While it is difficult to identify industries and firms ripe for disruption, the tendency is to point to large-scale concerns with overpriced products and stilted business models based on industrial-era formats. Higher education has been in the sights of those writing about disruptive innovation for precisely this reason. Its reliance on mass delivery of material through face-to-face lectures, the credit system which offers degrees based on time investment rather than competency, and its increasingly overpriced credential system has the hallmarks of an industry ripe for innovation.
I would argue that higher education is not a perfect fit, however, for the types of analysis offered by Clayton Christiansen and Sebastian Thrun and others concerned with disrupting education and encouraging more radical innovations.
In the case of higher ed, the product is less like a song or a movie or even a news article than it is like an extended experience.
In the case of higher ed, the product is less like a song or a movie or even a news article than it is like an extended experience. A better comparison might be with the travel industry, similarly engaged in delivering what might be termed an ‘experience’, and one which operates on the basis of time as an investment [or, in the case of a vacation or an education, a reward for effort].
Experience or even time is a more complex commodity than a book or a song. Although web-based booking has almost completely replaced travel agencies, professors are not like travel agents in that teaching involves a more complex and involved relationship than simply the ‘delivery’ of the material and the ‘reception’ in the mind of the learner. Music and movies are still ‘mass produced’ and streaming a movie or song is virtually the same experience as playing the song on a record or watching a VHS. In those industries, innovation was more disruptive because the experience the products offered were interchangeable. In education as in travel, the experiences are more differentiated and uniqueness is the stock in trade, and increasingly, it is the singular and unique interaction between the ‘consumer’ and the ‘product’ that creates and adds value.

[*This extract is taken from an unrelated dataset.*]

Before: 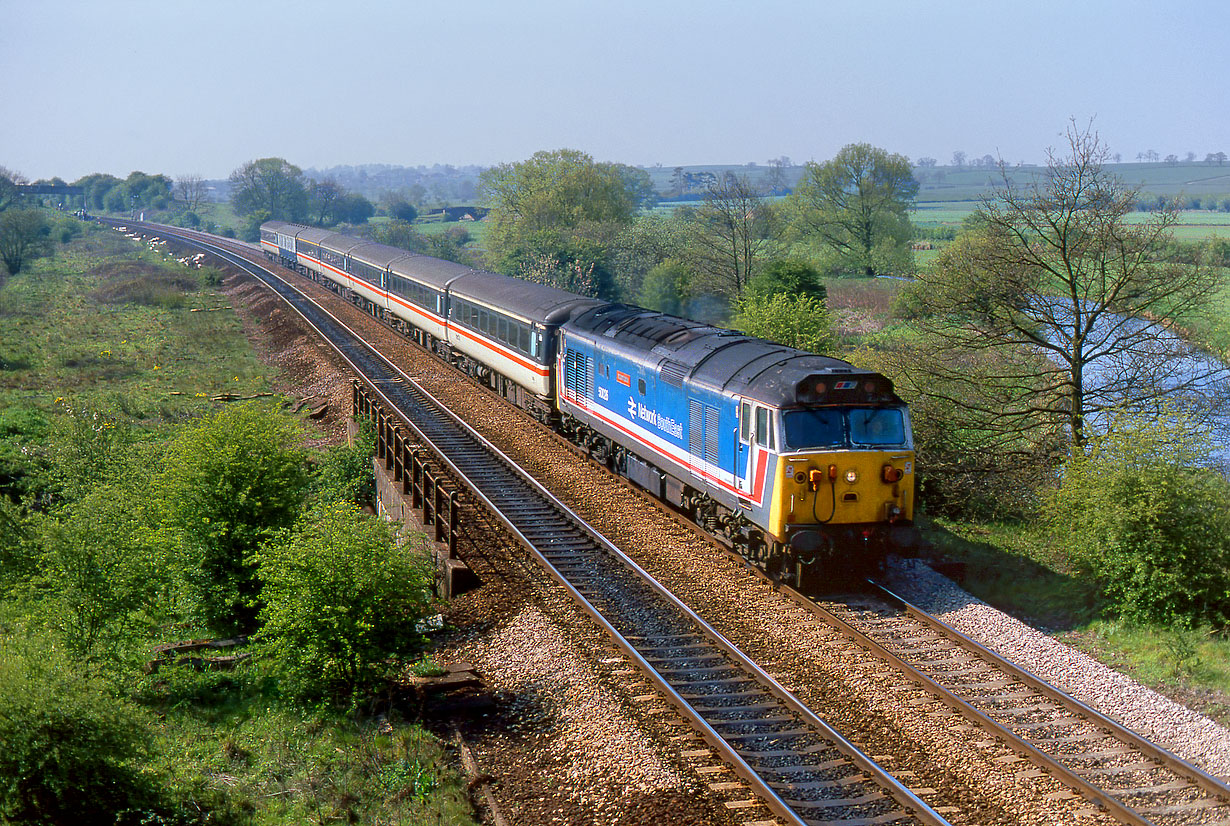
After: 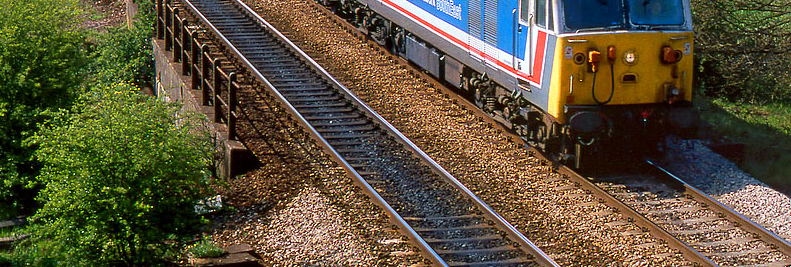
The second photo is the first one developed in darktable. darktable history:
crop: left 18%, top 50.823%, right 17.679%, bottom 16.817%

it is for this broad reason that I hesitate to apply the frame of disruptive innovation to higher education. Yes, there are problems with the mass delivery model based on lectures and textbooks and tutorials. Yes, there will be challenges to the delivery model through MOOCs and even peer-led educational models as found on Redditt and other sites. However, a more likely outcome than a full rupture may be a disaggregation of the educational functions of accreditation, time in class, competencies, and resources. In my next blog post, I’ll explore a bit more how I see disruptive innovation affecting Arts education, which some see as particularly vulnerable to disruption. In fact, I will further argue that Arts education is actually less vulnerable to disruptive innovation than the STEM subjects precisely because of its unique character as an experience created by the organic relationship between teacher and student. Education is as much process as product.